Sunday, June 21, 2009

Economic Reports from the Front Lines

Today, your intrepid blogger braved drizzly Beverly Hills skies and had breakfast with the founder of a medium-sized chain of jewelry stores in the Southern California region. Did this gentleman, who had long since given his stock to his descendants, see green shoots? More no than yes, unfortunately. To wit: Last year the company had become unprofitable. Their long-time bank pulled their line of credit for that reason only. The company had minimal need for short-term debt, financed their needs out of the founding family's pocket temporarily, and found a new bank. The old bank that stiffed them had a separate asset management division, which had no clue that it was about to lose a long-time client. (It would be good if these divisions communicated!) Anyway, enough employees were fired or otherwise had hours reduced so that the company is profitable again. The bad news is that sales still stink, probably down 15% from two years ago. Two major competitors have gone bankrupt in the past year or so, so all other things being equal, business should be up as migration to the survivors has occurred, and it is not noticeably up.

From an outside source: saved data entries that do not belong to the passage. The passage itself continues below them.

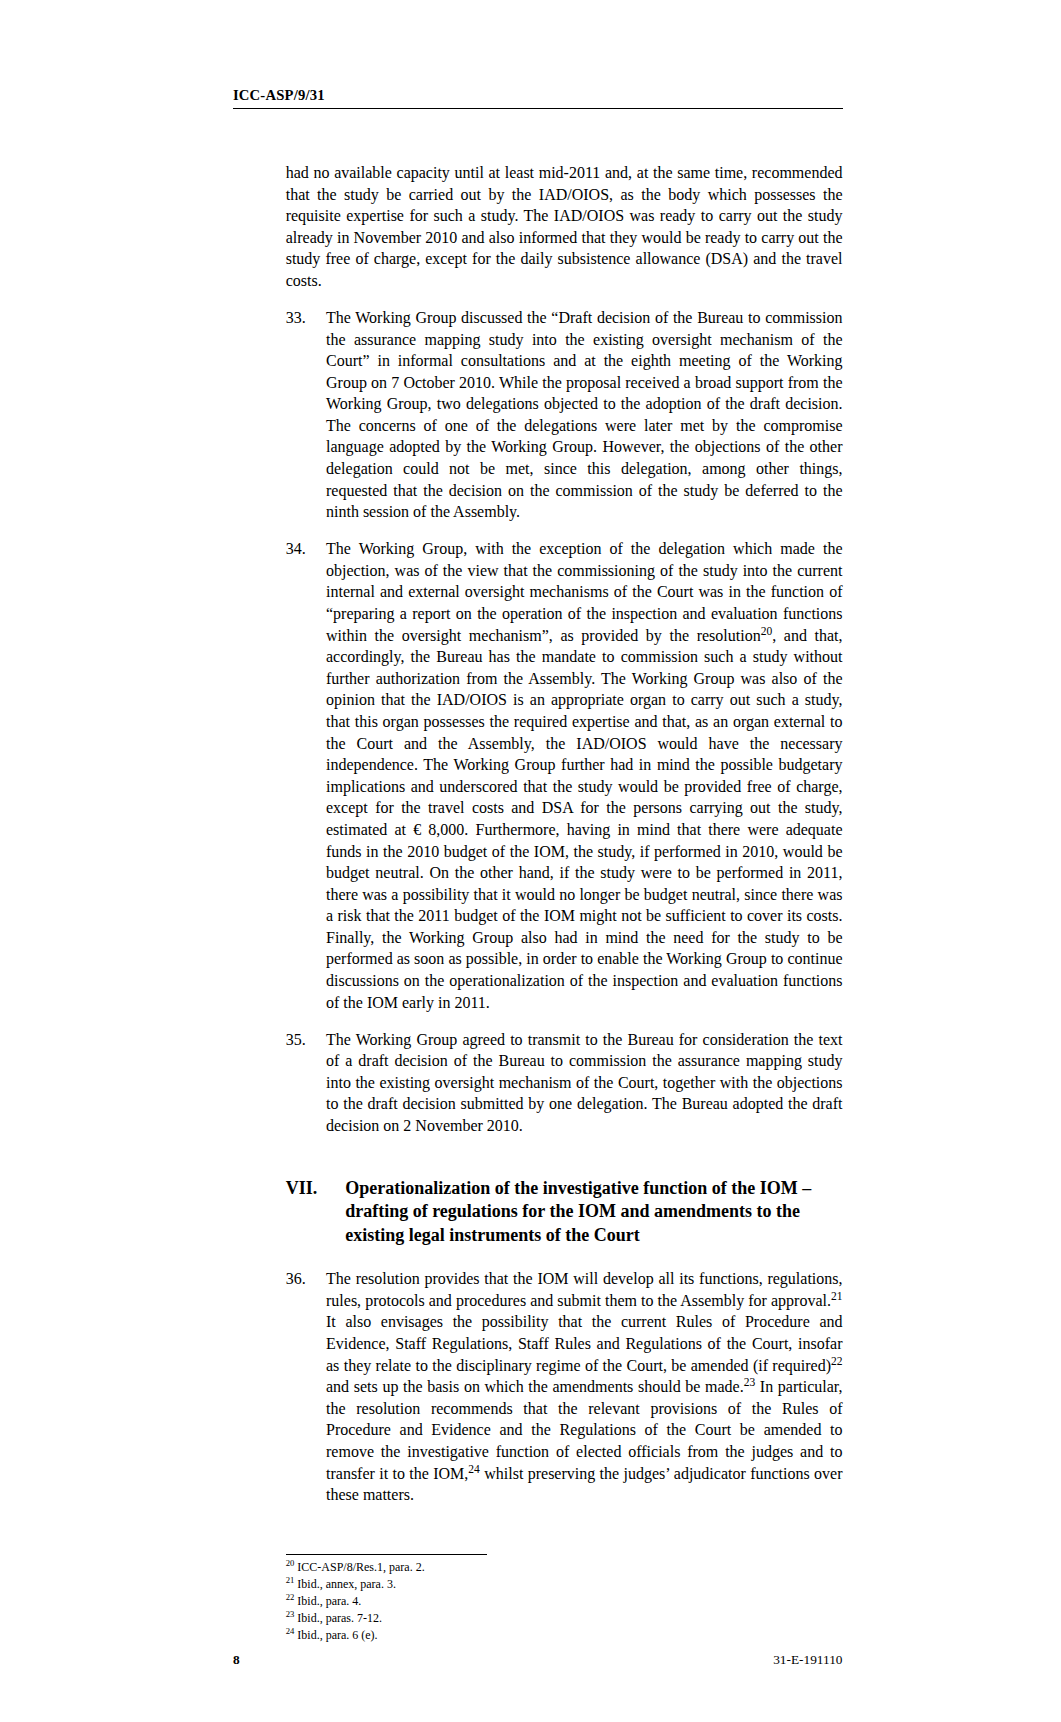ICC-ASP/9/31
had no available capacity until at least mid-2011 and, at the same time, recommended that the study be carried out by the IAD/OIOS, as the body which possesses the requisite expertise for such a study. The IAD/OIOS was ready to carry out the study already in November 2010 and also informed that they would be ready to carry out the study free of charge, except for the daily subsistence allowance (DSA) and the travel costs.
33. The Working Group discussed the “Draft decision of the Bureau to commission the assurance mapping study into the existing oversight mechanism of the Court” in informal consultations and at the eighth meeting of the Working Group on 7 October 2010. While the proposal received a broad support from the Working Group, two delegations objected to the adoption of the draft decision. The concerns of one of the delegations were later met by the compromise language adopted by the Working Group. However, the objections of the other delegation could not be met, since this delegation, among other things, requested that the decision on the commission of the study be deferred to the ninth session of the Assembly.
34. The Working Group, with the exception of the delegation which made the objection, was of the view that the commissioning of the study into the current internal and external oversight mechanisms of the Court was in the function of “preparing a report on the operation of the inspection and evaluation functions within the oversight mechanism”, as provided by the resolution20, and that, accordingly, the Bureau has the mandate to commission such a study without further authorization from the Assembly. The Working Group was also of the opinion that the IAD/OIOS is an appropriate organ to carry out such a study, that this organ possesses the required expertise and that, as an organ external to the Court and the Assembly, the IAD/OIOS would have the necessary independence. The Working Group further had in mind the possible budgetary implications and underscored that the study would be provided free of charge, except for the travel costs and DSA for the persons carrying out the study, estimated at € 8,000. Furthermore, having in mind that there were adequate funds in the 2010 budget of the IOM, the study, if performed in 2010, would be budget neutral. On the other hand, if the study were to be performed in 2011, there was a possibility that it would no longer be budget neutral, since there was a risk that the 2011 budget of the IOM might not be sufficient to cover its costs. Finally, the Working Group also had in mind the need for the study to be performed as soon as possible, in order to enable the Working Group to continue discussions on the operationalization of the inspection and evaluation functions of the IOM early in 2011.
35. The Working Group agreed to transmit to the Bureau for consideration the text of a draft decision of the Bureau to commission the assurance mapping study into the existing oversight mechanism of the Court, together with the objections to the draft decision submitted by one delegation. The Bureau adopted the draft decision on 2 November 2010.
VII. Operationalization of the investigative function of the IOM – drafting of regulations for the IOM and amendments to the existing legal instruments of the Court
36. The resolution provides that the IOM will develop all its functions, regulations, rules, protocols and procedures and submit them to the Assembly for approval.21 It also envisages the possibility that the current Rules of Procedure and Evidence, Staff Regulations, Staff Rules and Regulations of the Court, insofar as they relate to the disciplinary regime of the Court, be amended (if required)22 and sets up the basis on which the amendments should be made.23 In particular, the resolution recommends that the relevant provisions of the Rules of Procedure and Evidence and the Regulations of the Court be amended to remove the investigative function of elected officials from the judges and to transfer it to the IOM,24 whilst preserving the judges’ adjudicator functions over these matters.
20 ICC-ASP/8/Res.1, para. 2.
21 Ibid., annex, para. 3.
22 Ibid., para. 4.
23 Ibid., paras. 7-12.
24 Ibid., para. 6 (e).
8 31-E-191110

Furthermore, Beverly Hills and nearby less tony areas have immense amounts of high-profile empty commercial storefront for lease. It's a severe situation, and commercial real estate is a lagging indicator, suggesting worse to come. It was hard to look at all the rentable commercial space and not expect a prolonged time return to the prior peak level of economic activity.

Moving back to the home (Florida) front, a report from a banker with a major lender is that there are no green shoots. None. Refi activity has recently shrunk to near zero with the pop up in mortgage rates; home sales are horrible, and home prices are eroding. Other personal sources in California and Florida report no green shoots visible yet, either.

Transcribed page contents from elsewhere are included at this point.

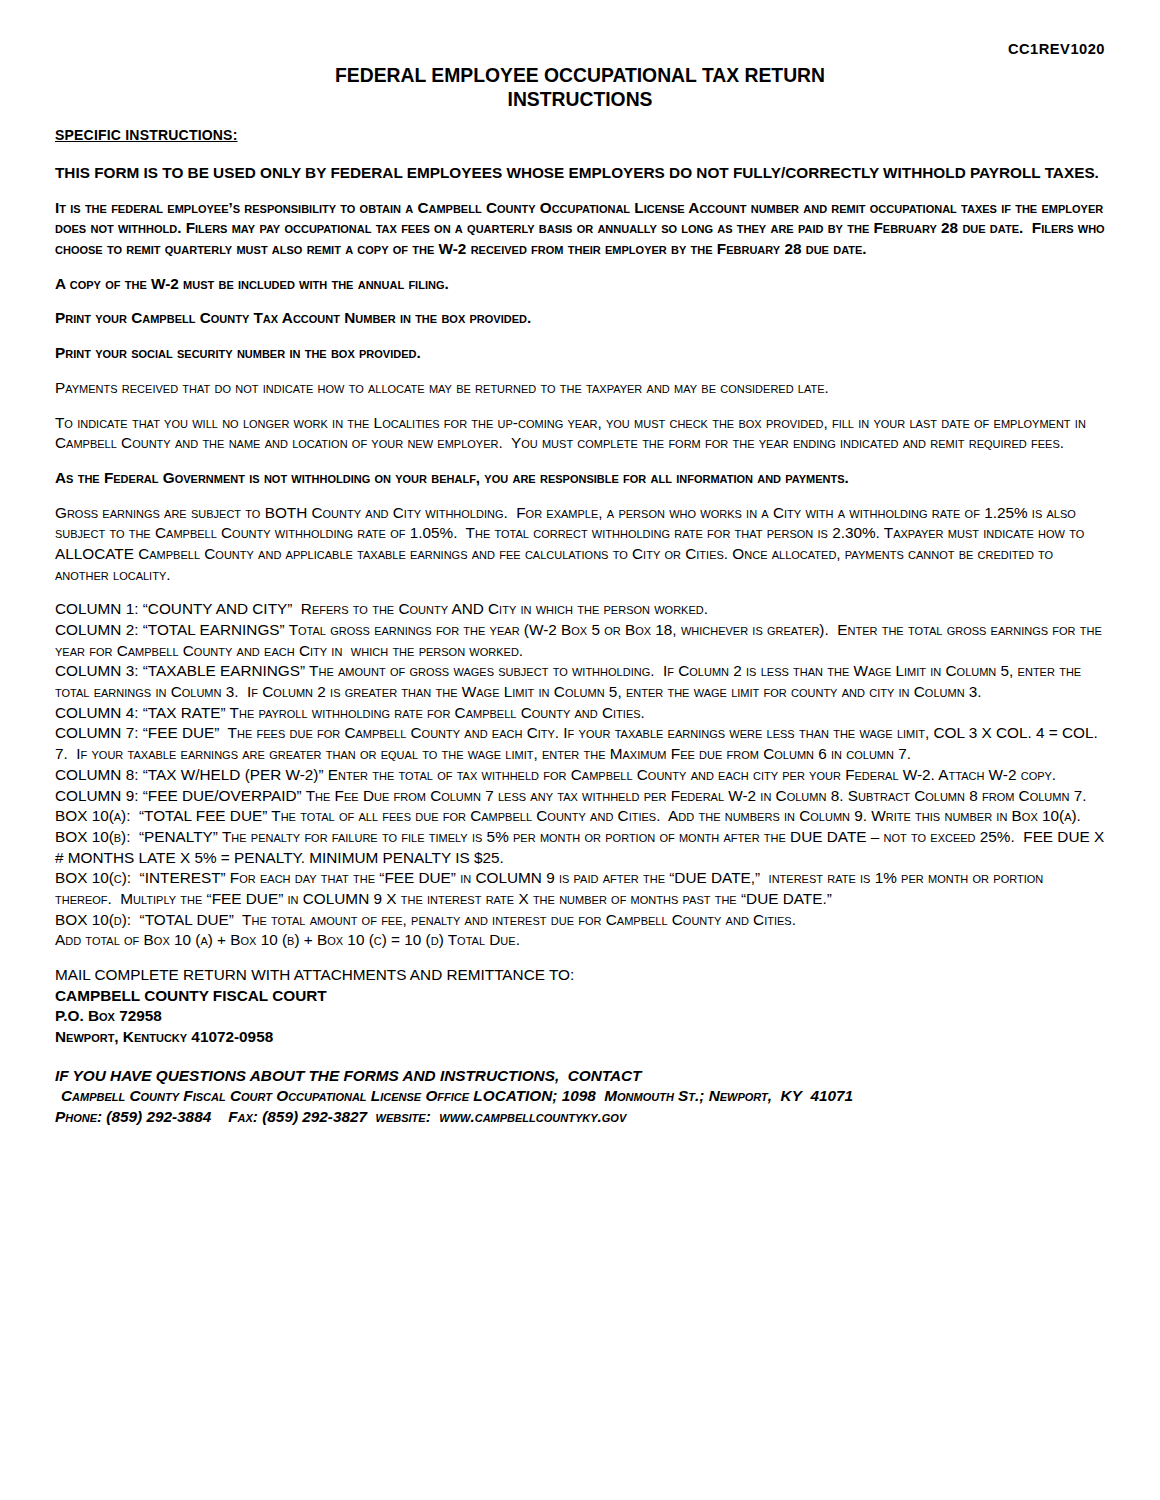CC1REV1020
FEDERAL EMPLOYEE OCCUPATIONAL TAX RETURN INSTRUCTIONS
SPECIFIC INSTRUCTIONS:
THIS FORM IS TO BE USED ONLY BY FEDERAL EMPLOYEES WHOSE EMPLOYERS DO NOT FULLY/CORRECTLY WITHHOLD PAYROLL TAXES.
It is the federal employee’s responsibility to obtain a Campbell County Occupational License Account number and remit occupational taxes if the employer does not withhold. Filers may pay occupational tax fees on a quarterly basis or annually so long as they are paid by the February 28 due date. Filers who choose to remit quarterly must also remit a copy of the W-2 received from their employer by the February 28 due date.
A copy of the W-2 must be included with the annual filing.
Print your Campbell County Tax Account Number in the box provided.
Print your social security number in the box provided.
Payments received that do not indicate how to allocate may be returned to the taxpayer and may be considered late.
To indicate that you will no longer work in the Localities for the up-coming year, you must check the box provided, fill in your last date of employment in Campbell County and the name and location of your new employer. You must complete the form for the year ending indicated and remit required fees.
As the Federal Government is not withholding on your behalf, you are responsible for all information and payments.
Gross earnings are subject to BOTH County and City withholding. For example, a person who works in a City with a withholding rate of 1.25% is also subject to the Campbell County withholding rate of 1.05%. The total correct withholding rate for that person is 2.30%. Taxpayer must indicate how to ALLOCATE Campbell County and applicable taxable earnings and fee calculations to City or Cities. Once allocated, payments cannot be credited to another locality.
COLUMN 1: “COUNTY AND CITY” Refers to the County AND City in which the person worked.
COLUMN 2: “TOTAL EARNINGS” Total gross earnings for the year (W-2 Box 5 or Box 18, whichever is greater). Enter the total gross earnings for the year for Campbell County and each City in which the person worked.
COLUMN 3: “TAXABLE EARNINGS” The amount of gross wages subject to withholding. If Column 2 is less than the Wage Limit in Column 5, enter the total earnings in Column 3. If Column 2 is greater than the Wage Limit in Column 5, enter the wage limit for county and city in Column 3.
COLUMN 4: “TAX RATE” The payroll withholding rate for Campbell County and Cities.
COLUMN 7: “FEE DUE” The fees due for Campbell County and each City. If your taxable earnings were less than the wage limit, COL 3 X COL. 4 = COL. 7. If your taxable earnings are greater than or equal to the wage limit, enter the Maximum Fee due from Column 6 in column 7.
COLUMN 8: “TAX W/HELD (PER W-2)” Enter the total of tax withheld for Campbell County and each city per your Federal W-2. Attach W-2 copy.
COLUMN 9: “FEE DUE/OVERPAID” The Fee Due from Column 7 less any tax withheld per Federal W-2 in Column 8. Subtract Column 8 from Column 7.
BOX 10(a): “TOTAL FEE DUE” The total of all fees due for Campbell County and Cities. Add the numbers in Column 9. Write this number in Box 10(a).
BOX 10(b): “PENALTY” The penalty for failure to file timely is 5% per month or portion of month after the DUE DATE – not to exceed 25%. FEE DUE X # MONTHS LATE X 5% = PENALTY. MINIMUM PENALTY IS $25.
BOX 10(c): “INTEREST” For each day that the “FEE DUE” in COLUMN 9 is paid after the “DUE DATE,” interest rate is 1% per month or portion thereof. Multiply the “FEE DUE” in COLUMN 9 X the interest rate X the number of months past the “DUE DATE.”
BOX 10(d): “TOTAL DUE” The total amount of fee, penalty and interest due for Campbell County and Cities.
Add total of Box 10 (a) + Box 10 (b) + Box 10 (c) = 10 (d) Total Due.
MAIL COMPLETE RETURN WITH ATTACHMENTS AND REMITTANCE TO:
CAMPBELL COUNTY FISCAL COURT
P.O. Box 72958
Newport, Kentucky 41072-0958
IF YOU HAVE QUESTIONS ABOUT THE FORMS AND INSTRUCTIONS, CONTACT Campbell County Fiscal Court Occupational License Office LOCATION; 1098 Monmouth St.; Newport, KY 41071 Phone: (859) 292-3884 Fax: (859) 292-3827 website: www.campbellcountyky.gov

Perhaps other regions are more buoyant.

That's a quick report from the front lines. Here's a comment from one of the largest corporations in the known universe, General Electric, from Bloomberg.com, in GE Vice Chair Rice Sees No ‘Green Shoots’ in Orders:

General Electric Co. Vice Chairman John Rice said he isn’t seeing an increase in orders even as U.S. economic statistics suggest the world’s largest economy may soon shift to a recovery.

“I am not particularly of the green shoots group yet,” Rice said today to the Atlanta Press Club, referring to a phrase used by Federal Reserve Chairman Ben S. Bernanke that described signs of a nascent recovery. “I have not seen it in our order patterns yet. At the macro level, there may be statistics suggesting the economy is starting to turn. I am not seeing it yet.”

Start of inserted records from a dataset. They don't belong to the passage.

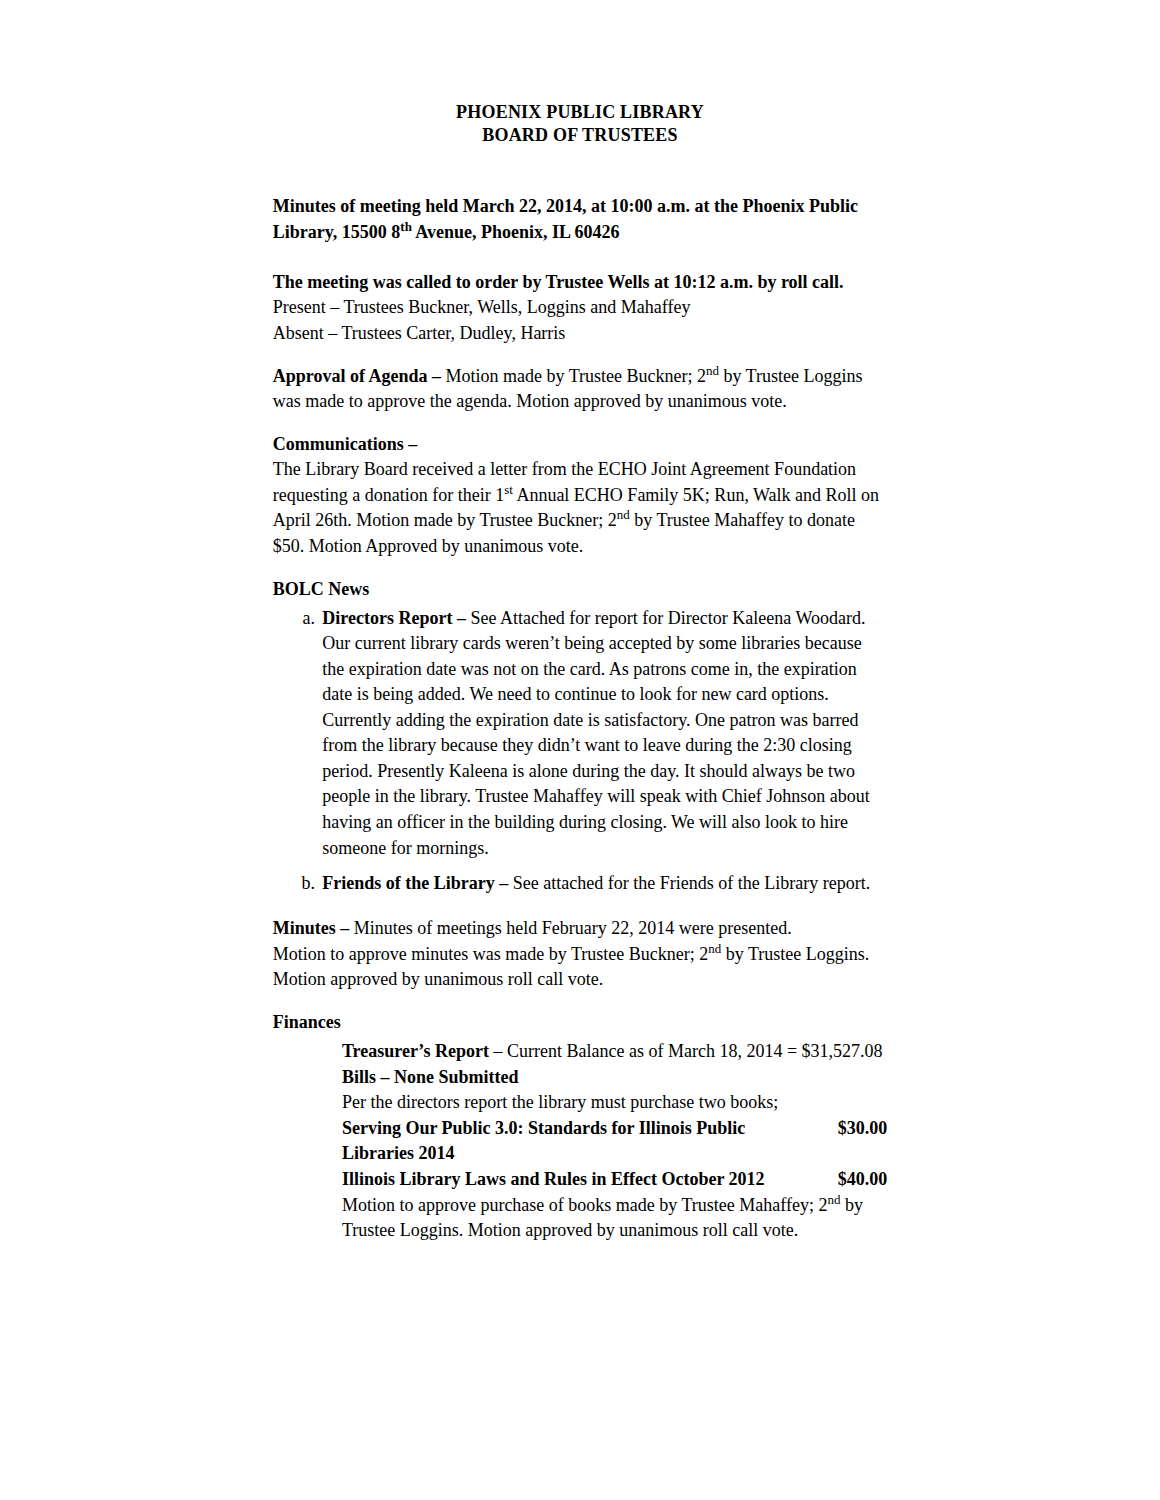PHOENIX PUBLIC LIBRARY BOARD OF TRUSTEES
Minutes of meeting held March 22, 2014, at 10:00 a.m. at the Phoenix Public Library, 15500 8th Avenue, Phoenix, IL 60426
The meeting was called to order by Trustee Wells at 10:12 a.m. by roll call.
Present – Trustees Buckner, Wells, Loggins and Mahaffey
Absent – Trustees Carter, Dudley, Harris
Approval of Agenda – Motion made by Trustee Buckner; 2nd by Trustee Loggins was made to approve the agenda. Motion approved by unanimous vote.
Communications –
The Library Board received a letter from the ECHO Joint Agreement Foundation requesting a donation for their 1st Annual ECHO Family 5K; Run, Walk and Roll on April 26th. Motion made by Trustee Buckner; 2nd by Trustee Mahaffey to donate $50. Motion Approved by unanimous vote.
BOLC News
Directors Report – See Attached for report for Director Kaleena Woodard. Our current library cards weren’t being accepted by some libraries because the expiration date was not on the card. As patrons come in, the expiration date is being added. We need to continue to look for new card options. Currently adding the expiration date is satisfactory. One patron was barred from the library because they didn’t want to leave during the 2:30 closing period. Presently Kaleena is alone during the day. It should always be two people in the library. Trustee Mahaffey will speak with Chief Johnson about having an officer in the building during closing. We will also look to hire someone for mornings.
Friends of the Library – See attached for the Friends of the Library report.
Minutes – Minutes of meetings held February 22, 2014 were presented.
Motion to approve minutes was made by Trustee Buckner; 2nd by Trustee Loggins. Motion approved by unanimous roll call vote.
Finances
Treasurer’s Report – Current Balance as of March 18, 2014 = $31,527.08
Bills – None Submitted
Per the directors report the library must purchase two books;
Serving Our Public 3.0: Standards for Illinois Public Libraries 2014$30.00
Illinois Library Laws and Rules in Effect October 2012$40.00
Motion to approve purchase of books made by Trustee Mahaffey; 2nd by Trustee Loggins. Motion approved by unanimous roll call vote.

It is more than 3 months since Dr. Bernanke green-shooted (green-shot?). The stock market has responded with a major bull move. Yet the economist David Rosenberg points out that more than all the up-indicators in the Leading Economic Indicators were financial ones; the real-world indicators actually were slightly down in May. If Paul Krugman is correct that the U. S. is in a liquidity trap, then the financial indicators will overstate the future response of the real economy. Furthermore, both the LEI and the ECRI's indicators take rising commodity prices as positive signs. I question whether a rise in the price of oil is a positive leading economic indicator. Perhaps it was in the days when the U. S., Western Europe and Japan were the only importers of oil that counted. To the extent that the rise in oil price and that of other commodities relates to China using oil and the other commodities for its internal growth, it would appear that this is a positive leading indicator for Chinese GDP and a negative indicator for U. S. GDP.

One final observation: Much as the Street likes to speculate on the future with various indicators, the action of the Dow Jones post the 1932-3 bottom(s) in the market correlated closely with one variable: dividend payments. As companies resumed or increased dividend payouts after the Crash, stock prices rose; when dividends were cut after the 1937 recession, stock prices fell apace. In other words, investors need not neglect the facts they see around them. All the rest is guesswork about the future; and in the other direction, an over-reliance on historical precedent can also lead one seriously astray.

With many markets balanced between their 12-month high and low points, and with several sitting by their declining 200-day moving averages which are now intersecting with their rising 50-day ma's, there is lots to follow fundamentally and technically: a rare time of equilibrium in a variety of ways. Lots of pots a-boiling.

Copyright (C) Long Lake LLC 2009

1 comment:

  1. Rising oil prices are an excellent leading/coincident indicator for economic downturn. Jim Hamilton has commented lucidly on this over at Econobrowser.

    The business I'm in is pure private sector investment with strong dependence on autos and construction. No green shoots obviously. Neutral cash flow is possible only through work hour reductions of up to 50%. If employee unemployment benefits run out before the business climate improves,there are painful choices to be made.